***** TESTO PROPOSTO *****

Il ragionamento inizia da un punto semplice: il futuro non si indovina, si costruisce. E si costruisce solo se si dispone di strumenti di conoscenza affidabili, cioè verificabili, replicabili, discutibili. La scienza non è un insieme di verità definitive, ma un processo aperto in cui ogni affermazione deve poter essere controllata da altri. La storia della conoscenza mostra un fatto ricorrente: quando si chiude il dibattito, quando si affida l’autorità della verità a una gerarchia incontestabile, il progresso si arresta. Quando si riconosce che la critica è parte dell’impresa scientifica, la conoscenza avanza. È lo stesso principio che rende possibile la democrazia: nessuna tesi può sottrarsi al giudizio pubblico.

 

Da questo punto discende un secondo passaggio dimostrativo: la democrazia non elimina il conflitto, ma lo organizza. Trasforma il dissenso in procedura, la competizione tra idee in un meccanismo di selezione. È per questo che le società democratiche producono più innovazione, maggiore capacità di risposta alle crisi, più soluzioni ai problemi complessi. Non perché siano moralmente superiori, ma perché consentono agli individui di rilevare gli errori senza paura. La scienza funziona allo stesso modo: è una macchina che avanza solo identificando e correggendo gli errori. Se la libertà di critica viene meno, l’errore non sparisce: diventa strutturale.

 

Si osserva la stessa dinamica nel rapporto tra scienza, tecnologia e potere. I sistemi autoritari raccolgono molti dati, ma non producono trasparenza; sviluppano strumenti potenti, ma senza i contrappesi etici e istituzionali che servono per usarli senza danneggiare i cittadini. Una ricerca scientifica che si sviluppa in un contesto democratico vive invece di controllo incrociato: revisione tra pari, accesso pubblico ai dati, responsabilità delle istituzioni. Non elimina le imperfezioni, ma le rende gestibili. L’autoritarismo moltiplica gli errori proprio perché li nasconde. Si arriva così a un nodo essenziale: la scienza è un bene pubblico. Nessuna scoperta che modifica la vita delle persone – vaccini, terapie, tecnologie digitali, energia – può essere gestita in modo opaco senza creare disuguaglianze e instabilità. La democrazia è l’unico sistema che dispone di procedure per decidere come distribuire i benefici e come regolare i rischi. Senza istituzioni che rispondono ai cittadini, la scienza può trasformarsi in un apparato tecnico al servizio di pochi; con istituzioni trasparenti e responsabili, diventa uno strumento di emancipazione.

 

A questo punto il quadro è chiaro: le società che investono in scienza aperta, istruzione, libertà di ricerca e trasparenza istituzionale sono le stesse che mostrano, in modo sistematico, maggiore salute pubblica, più innovazione sostenibile, più stabilità economica. Non è un insieme di coincidenze: è un nesso causale. Una cittadinanza istruita crea una domanda di verità verificabile; un’informazione libera permette il controllo sociale sugli errori; istituzioni trasparenti trasformano la conoscenza in decisioni utili alla collettività. Il progresso non è quindi un prodotto automatico delle tecnologie, ma una conseguenza politica della loro gestione.

 

E allora si comprende pienamente il senso del titolo della tavola rotonda: la scienza è il futuro perché fornisce il linguaggio con cui interpretiamo il mondo e lo modifichiamo; la democrazia è la via del progresso perché è l’unico ambiente in cui questo linguaggio può essere usato in modo responsabile, contestabile, condiviso. Senza democrazia, le tecnologie diventano strumenti opachi nelle mani del potere; con la democrazia, diventano risorse per la liberazione delle capacità umane. Il futuro non dipende dalle macchine, ma dalla qualità dello spazio pubblico in cui la conoscenza viene discussa, criticata e indirizzata verso il bene comune.

***** MATERIALE MOSTRATO *****

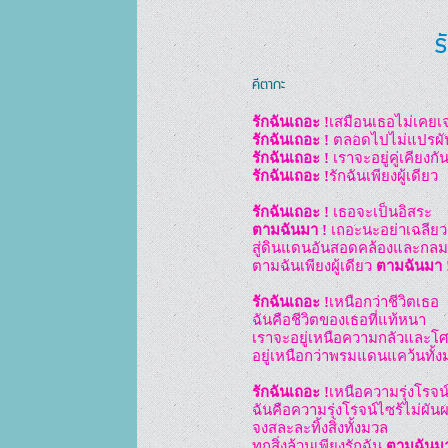
ร
คีตากะ
รักฉันเถอะ !
รักฉันเถอะ ! 
รักฉันเถอะ ! 
รักฉันเถอะ !
รักฉันเพียงผู้เดียว

รักฉันเถอะ !
ตามฉันมา !
 เถอะนะอย่าเฉลียว

สู่ดินแดนอันสอดคล้องและกลมเ
ตามฉันเพียงผู้เดียว 
ตามฉันมา 
รักฉันเถอะ !
เหนือกว่าชีวิตเธอ

ฉันคือชีวิตของเธอที่แท้หนา

เราจะอยู่เหนือความกลัวและโศ
อยู่เหนือกว่าพรมแดนแคว้นทั้ง
รักฉันเถอะ !
เหนือความรุ่งโรจน์
ฉันคือความรุ่งโรจน์ไซร้ไม่ผันผ
จงสละละทิ้งสิ่งทั้งมวล

ทุกสิ่งล้วนเพียงรักฉัน 
ตามฉันม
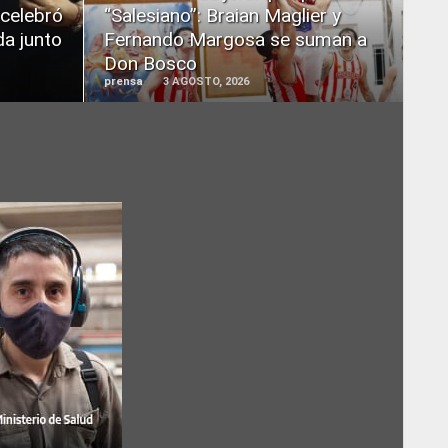
 celebró
“Salesiano”: Braian Maglier y
da junto
Fernando Margosa se suman a
Don Bosco
prensa
3 AGOSTO, 2026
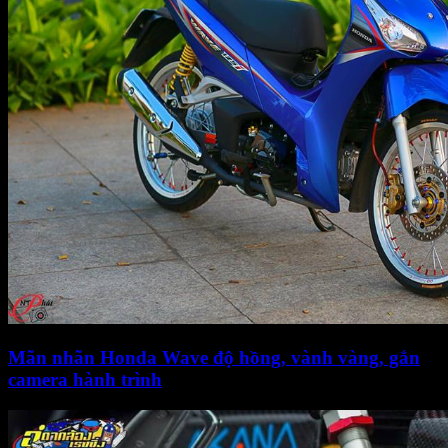
Mãn nhãn Honda Wave độ hồng, vành vàng, gắn
camera hành trình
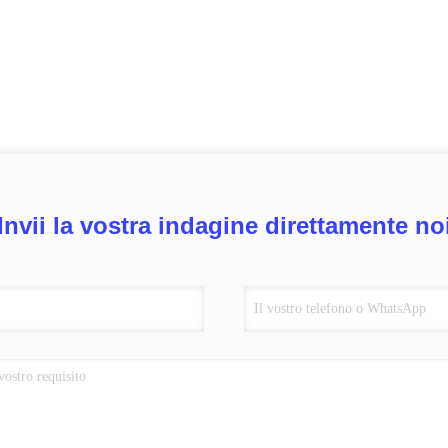
Invii la vostra indagine direttamente no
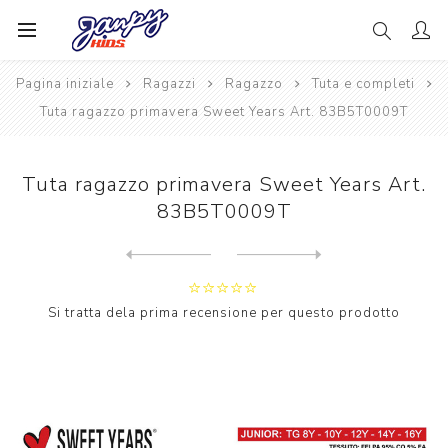
Pagina iniziale
Ragazzi
Ragazzo
Tuta e completi
Tuta ragazzo primavera Sweet Years Art. 83B5T0009T
Tuta ragazzo primavera Sweet Years Art.
83B5T0009T
Next
product
Previous product
Tuta ragazzo primavera Polo...
Si tratta dela prima recensione per questo prodotto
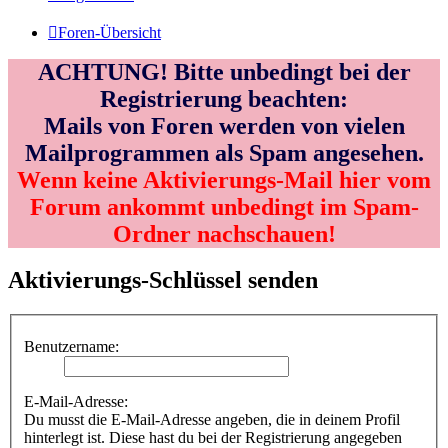
Foren-Übersicht
ACHTUNG! Bitte unbedingt bei der
Registrierung beachten:
Mails von Foren werden von vielen
Mailprogrammen als Spam angesehen.
Wenn keine Aktivierungs-Mail hier vom
Forum ankommt unbedingt im Spam-
Ordner nachschauen!
Aktivierungs-Schlüssel senden
Benutzername:
E-Mail-Adresse:
Du musst die E-Mail-Adresse angeben, die in deinem Profil
hinterlegt ist. Diese hast du bei der Registrierung angegeben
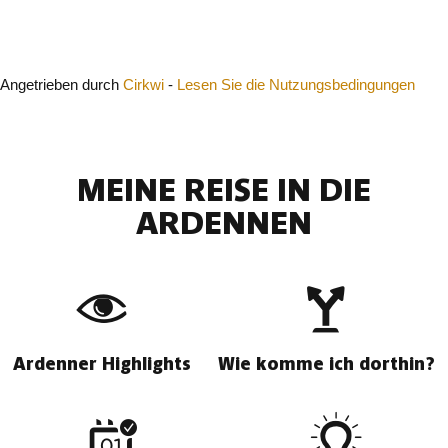
Schließen
Angetrieben durch
Cirkwi
-
Lesen Sie die Nutzungsbedingungen
MEINE REISE IN DIE
ARDENNEN
Ardenner Highlights
Wie komme ich dorthin?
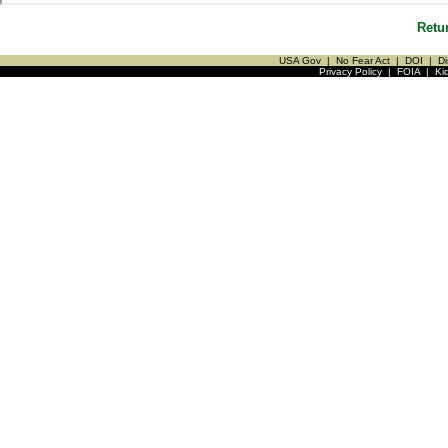
Retu
USA Gov
|
No Fear Act
|
DOI
|
Di
Privacy Policy
|
FOIA
|
Ki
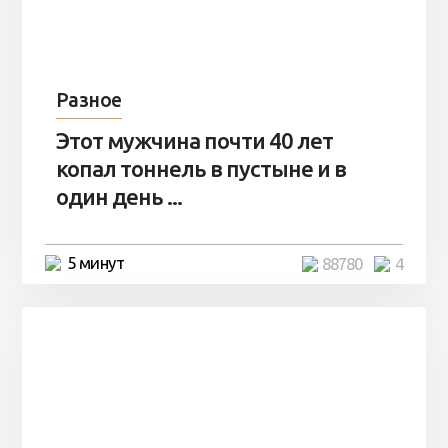
Разное
Этот мужчина почти 40 лет
копал тоннель в пустыне и в
один день ...
5 минут
88780
4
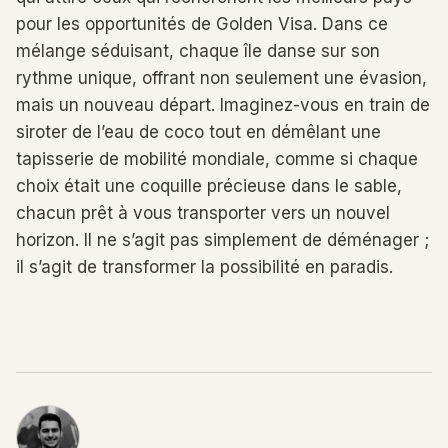
pour les opportunités de Golden Visa. Dans ce
mélange séduisant, chaque île danse sur son
rythme unique, offrant non seulement une évasion,
mais un nouveau départ. Imaginez-vous en train de
siroter de l’eau de coco tout en démêlant une
tapisserie de mobilité mondiale, comme si chaque
choix était une coquille précieuse dans le sable,
chacun prêt à vous transporter vers un nouvel
horizon. Il ne s’agit pas simplement de déménager ;
il s’agit de transformer la possibilité en paradis.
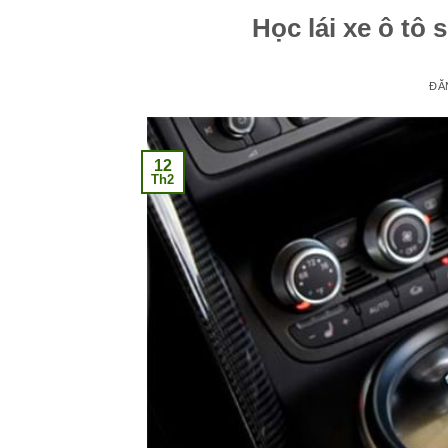
Học lái xe ô tô
ĐĂ
12
Th2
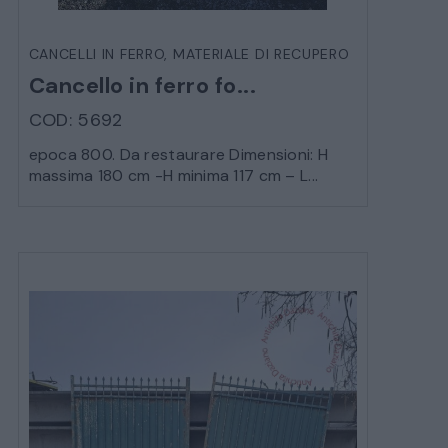
CANCELLI IN FERRO
,
MATERIALE DI RECUPERO
Cancello in ferro fo...
COD: 5692
epoca 800. Da restaurare Dimensioni: H
massima 180 cm -H minima 117 cm – L...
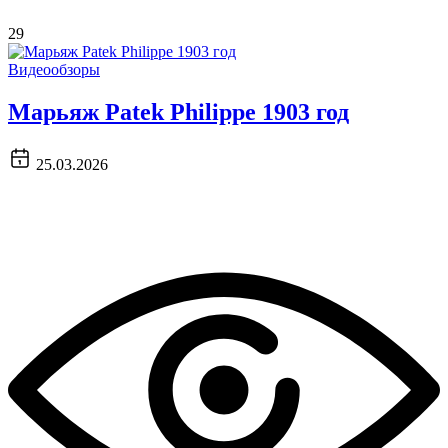
29
Видеообзоры
Марьяж Patek Philippe 1903 год
25.03.2026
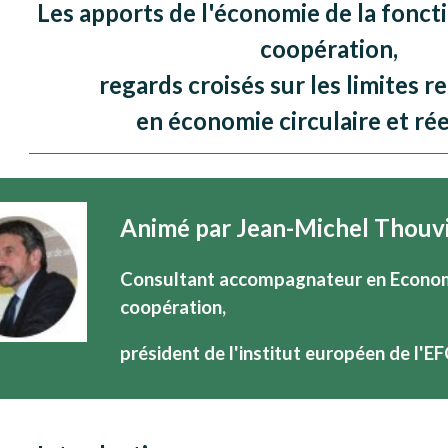
Les apports de l'économie de la foncti
coopération,
regards croisés sur les limites 
en économie circulaire et ré
Animé par Jean-Michel Thouv
Consultant accompagnateur en Economie
coopération,
président de l'institut européen de l'EF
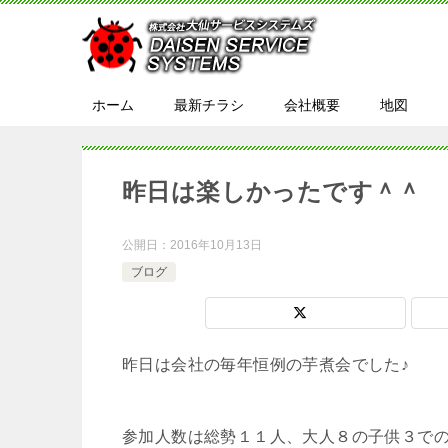
ホーム
最新チラシ
会社概要
地図
昨日は楽しかったです＾＾
公開日：
2016年10月13日
ブログ
昨日は会社の毎年恒例の芋煮会でした♪
参加人数は総勢１１人、大人８の子供３で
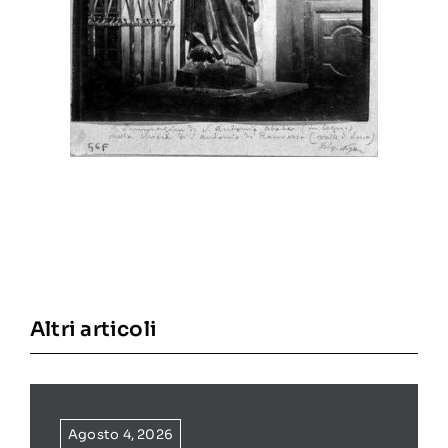
Altri articoli
Agosto 4, 2026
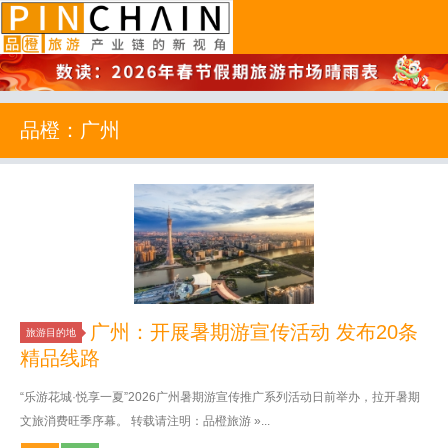
品橙旅游
品橙：广州
广州：开展暑期游宣传活动 发布20条
旅游目的地
精品线路
“乐游花城·悦享一夏”2026广州暑期游宣传推广系列活动日前举办，拉开暑期
文旅消费旺季序幕。 转载请注明：品橙旅游 »...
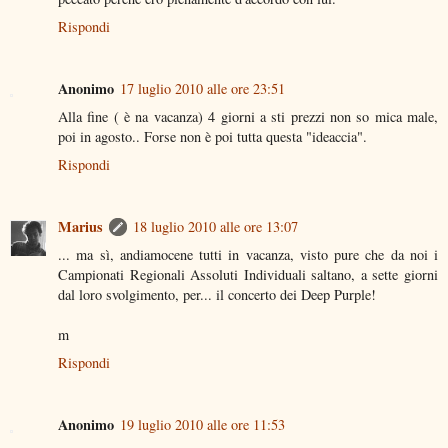
Rispondi
Anonimo
17 luglio 2010 alle ore 23:51
Alla fine ( è na vacanza) 4 giorni a sti prezzi non so mica male,
poi in agosto.. Forse non è poi tutta questa "ideaccia".
Rispondi
Marius
18 luglio 2010 alle ore 13:07
... ma sì, andiamocene tutti in vacanza, visto pure che da noi i
Campionati Regionali Assoluti Individuali saltano, a sette giorni
dal loro svolgimento, per... il concerto dei Deep Purple!
m
Rispondi
Anonimo
19 luglio 2010 alle ore 11:53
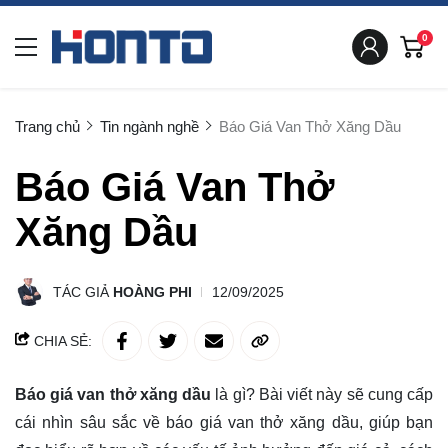
0
Trang chủ
Tin ngành nghề
Báo Giá Van Thở Xăng Dầu
Báo Giá Van Thở
Xăng Dầu
TÁC GIẢ
HOÀNG PHI
12/09/2025
CHIA SẺ:
Báo giá van thở xăng dầu
là gì? Bài viết này sẽ
cung cấp
cái nhìn sâu sắc về
báo giá van thở xăng dầu, giúp bạn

*****

## [IL COMPITO]
Nel testo su scienza e democrazia, quali sono le tre forme di controllo incrociato di cui vive la ricerca scientifica in un contesto democratico?

## [ESERCIZIO SVOLTO]
Revisione tra pari, accesso pubblico ai dati e responsabilità delle istituzioni.